Hypnotic Textures from Teletextile

Brooklyn band Teletextile’s latest ep, Reflector, makes a good segue with Damian Quinones (just reviewed here), although it draws on completely different influences, in this case late 80s dreampop and 90s trip-hop. Frontwoman/keyboardist/harpist Pamela Martinez writes simple, memorable hooks that slowly build into big anthems, backed by Caitlin Gray on bass and guitars, Luke Schnieders on drums and a posse of special guests. As a singer, Martinez is just as interesting when she’s quiet and pensive as when she belts – and she saves the volume for when she really needs it. The album’s first song, I Don’t Know How to Act Here sets the stage for everything that follows it, a dreamy intro morphing into quirky trip-hop with disquieting, bell-like keyboards and a big anthemic guitar crescendo. “Endless, endless, endless,” is the uneasy closing mantra.

What If I sets atmospheric vocals over tricky insectile percussion with layers of keys and guitars that come in waves, slowly up, and then suddenly back down: the song winds out with a wary vocal line over hypnotic ooh-ahs. John, a big rock ballad in disguise, slowly brings in big ringing reverb guitar chords and a long dreampop/shoegaze interlude before going out as quietly as it came in. The last song, What if You, a companion piece to What If I, is the loudest track here, lush and majestic like the Church or the Cure, right down to the bass playing the lead line, whether with a fuzztone or with a watery chorus-box effect. It’s good headphone music; like Quinones, it’s proof that accessible rock doesn’t necessarily have to be stupid.

March 14, 2011 Posted by | Music, music, concert, review, Reviews, rock music | , , , , , , , , , , , , , , , , , , | Leave a comment

17 Pygmies’ Follow-up to Their Classic Celestina Album Defies the Odds

Trying to follow up a classic is inevitably a thankless task. What do you do after you’ve recorded your Dark Side of the Moon, written your Foundation trilogy or painted your Starry Night? Conventional wisdom is that it’s time to move on, completely shift gears, flip the script and defy comparisons with your masterpiece, even if it might need a concluding chapter. Veteran California art-rock band 17 Pygmies have taken the hard road with their new album CII: Second Son, a sequel to their 2008 tour de force Celestina. That album, based on a short story about love and betrayal in outer space by guitarist/bandleader Jackson Del Rey, is a lavish, majestic, cruelly beautiful song cycle (we picked it as one of the 1000 best albums of all time). This one is similar, right down to the elegant silver packaging, but it’s more of an instrumental suite, sort of like Twin Peaks in outer space. Again, it’s based on a Del Rey short story, a twisted, Rod Serling-style cliffhanger included in the cd booklet. If the plot is to be taken on face value, heaven is autotuned: which makes it…what? You figure it out.

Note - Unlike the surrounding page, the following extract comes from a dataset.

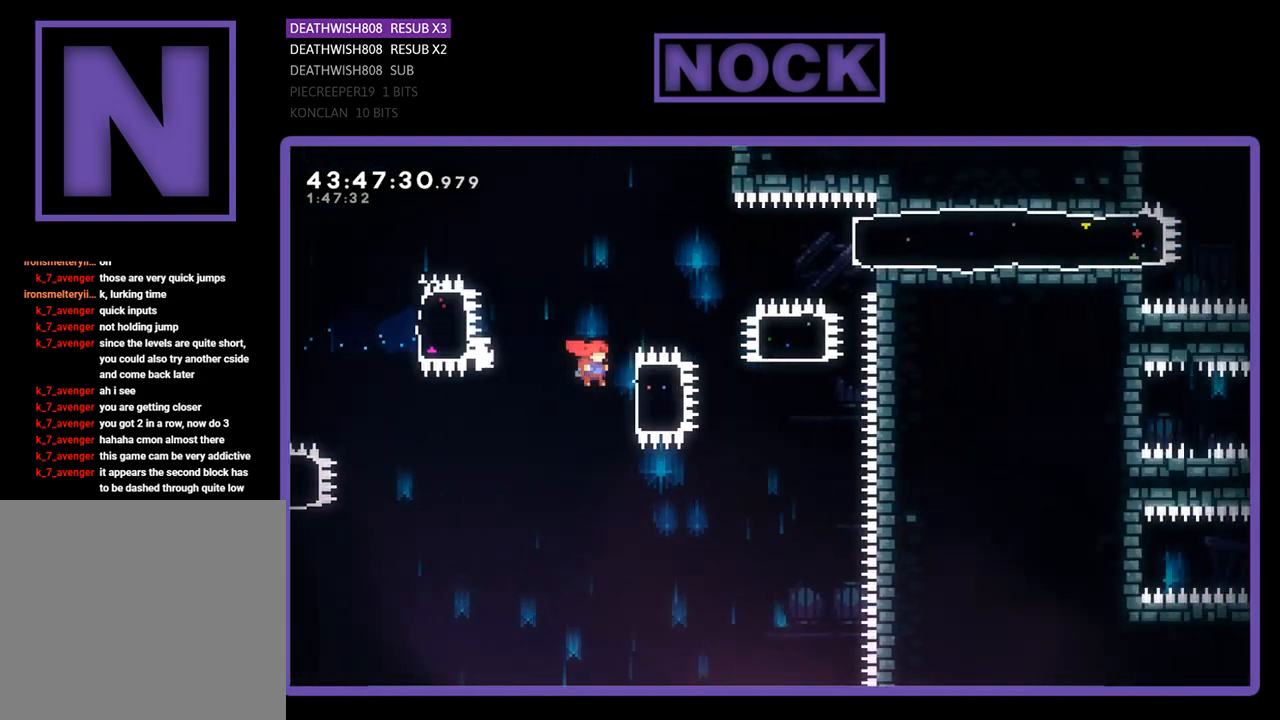
{"buttons": ["R2", "DPAD_UP"], "left_stick": "center", "events": [[167, "CIRCLE", "down"], [400, "CIRCLE", "up"], [433, "DPAD_UP", "down"], [467, "DPAD_RIGHT", "up"]]}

The opening instrumental sets the stage. It’s a retro 50s noir pop theme done as lushly orchestrated space rock, Angelo Badalamenti meets ELO at their eeriest circa 1980. With layers of guitar synthesizer, electric piano and string synth, it’s a lush, hypnotic wash of sound. They follow it with the first of only two vocal numbers, a 6/8 ballad sung with quietly menacing relish by keyboardist Meg Maryatt (who thankfully is not autotuned) which illustrates the story, that she’s landed in a place that’s too good to be true. Richly interwoven themes and textures follow: creepy music box electric piano, an ominous March of the Robots, backward masking, mellotron, pulsing waves of sound and a mantra of “shut down this process” that repeats again and again.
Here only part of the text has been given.